$f(x)={{\left| 1-x \right|}^{-0.5}}\exp (-{{\left| 1-x \right|}^{0.5}})$ for $x>0$
I was thinking to do a u-sub, $u={{\left| 1-x \right|}^{0.5}}$
but what would your $du$ be?
should I consider the negative sign inside the absolute value?
$f(x)={{\left| 1-x \right|}^{-0.5}}\exp (-{{\left| 1-x \right|}^{0.5}})$ for $x>0$
I was thinking to do a u-sub, $u={{\left| 1-x \right|}^{0.5}}$
but what would your $du$ be?
should I consider the negative sign inside the absolute value?

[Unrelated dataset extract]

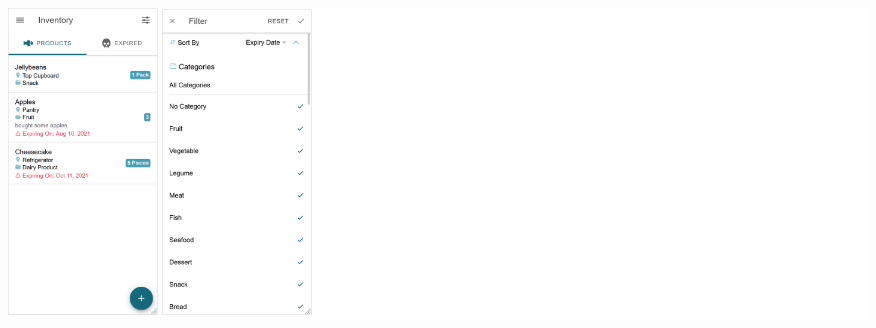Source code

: <img src="screenshots/inventory/inventory.PNG" width="150"> <img src="screenshots/inventory/product-filter.PNG" width="150">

If $u=\sqrt{|1-x|}$, then in fact $u=\begin{cases} \sqrt{1-x},&\text{if }x\le 1\\\\ \sqrt{x-1},&\text{if }x>1\;, \end{cases}\tag{1}$
since by definition $|1-x|=\begin{cases} 1-x,&\text{if }1-x\ge 0\\\\ -(1-x)=x-1,&\text{if }1-x<0\;. \end{cases}$
Thus, $du=\begin{cases} -\frac12(1-x)^{-1/2}dx,&\text{if }x<1\\\\ \frac12(x-1)^{-1/2}dx,&\text{if }x>1\;. \end{cases}\tag{2}$
Thus, you’ll need to split the integral in two, one for $x<1$ and one for $x>1$. (Why did I change $x\le 1$ in $(1)$ to $x<1$ in $(2)$?)